Between 2 and 8 colors. Use the color count selector in the controls bar to adjust.

What is a complementary color scheme?

A complementary scheme pairs two colors that sit directly opposite each other on the color wheel, like blue and orange or red and green. They create high contrast and strong visual energy — ideal for designs that need to stand out.

What's the difference between analogous and monochromatic palettes?

Analogous palettes use colors that are neighbors on the color wheel (like blue, blue-green, and green), giving you a range of related hues. Monochromatic palettes stick to one single hue but vary its lightness and saturation — resulting in a more unified, minimal look.

Can I lock a color and generate new ones around it?

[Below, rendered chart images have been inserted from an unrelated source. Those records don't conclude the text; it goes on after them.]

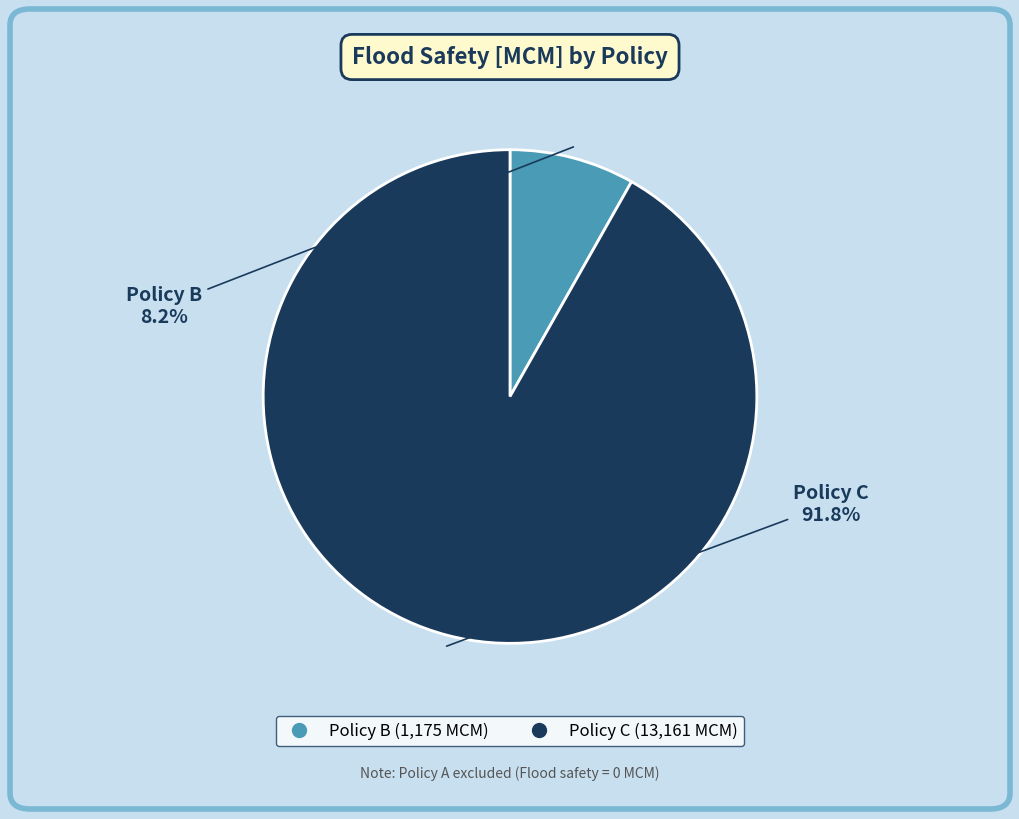

What percentage is the Policy C slice, to the nearest percent?

92%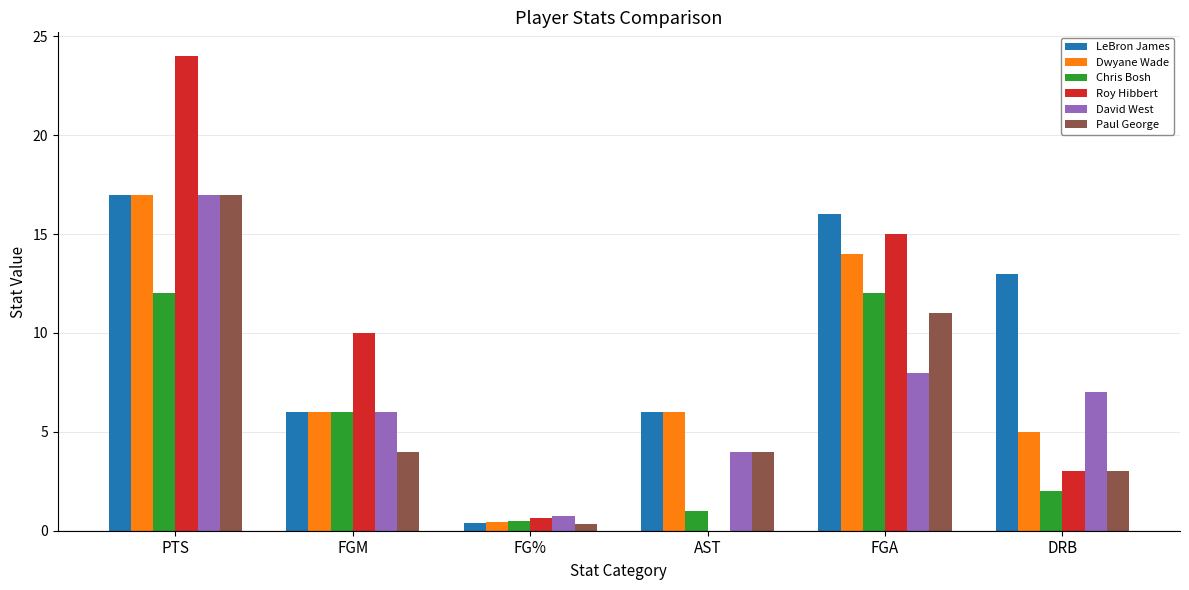

Which series changed the most between PTS and FG%?

Roy Hibbert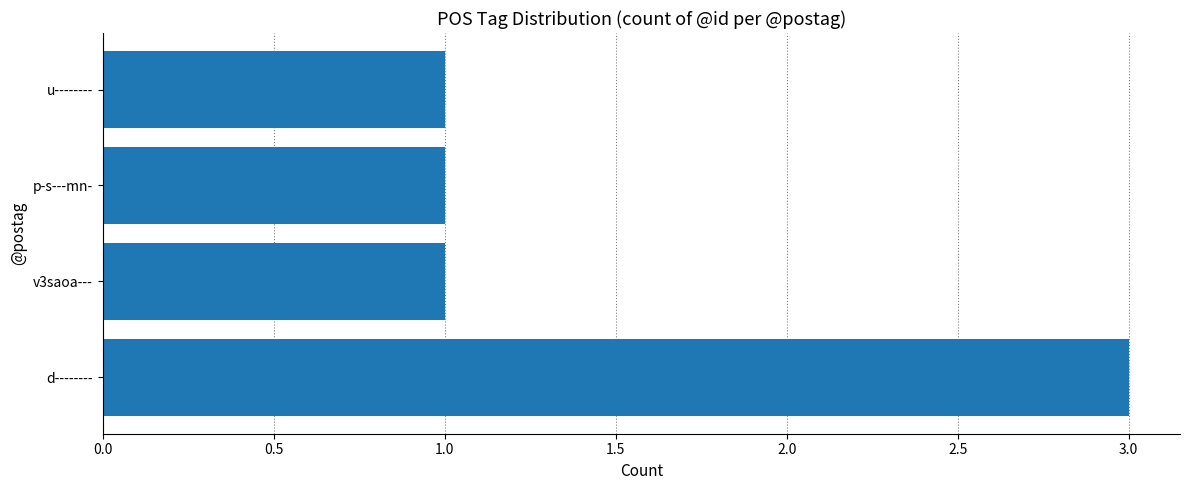

How many categories are shown in the chart?

4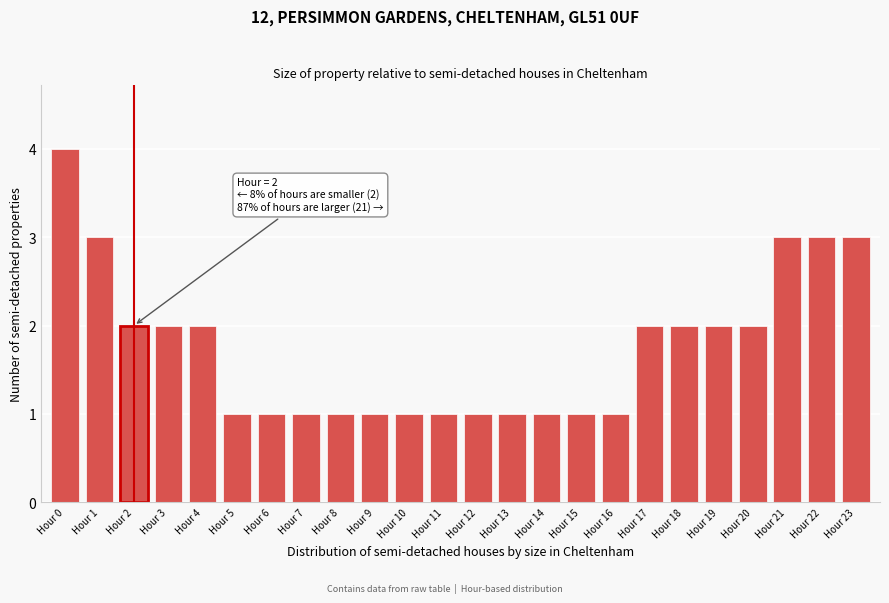

Reading right to left, list all the values displayed in this chart.

3	3	3	2	2	2	2	1	1	1	1	1	1	1	1	1	1	1	1	2	2	2	3	4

Yes. Hover over any swatch and click the lock icon. Locked colors stay fixed when you click Generate or press Space — the tool only regenerates the unlocked swatches.

Do my saved palettes persist after I close the browser?

Yes. Saved palettes are stored in your browser's local storage and will be there when you return, as long as you don't clear your browser data.

What is color harmony?

Color harmony is the principle of combining colors in a way that is visually pleasing and balanced. Harmony types — like complementary, triadic, or analogous — are rules derived from the color wheel that describe which color combinations naturally work well together.

What's the best color palette for a website?

It depends on your brand and audience. A monochromatic palette works well for minimal, sophisticated sites. Analogous palettes feel natural and calming. Complementary schemes are bold and high-contrast. A common approach is to choose a primary brand color, then use the generator to find matching accent and background shades.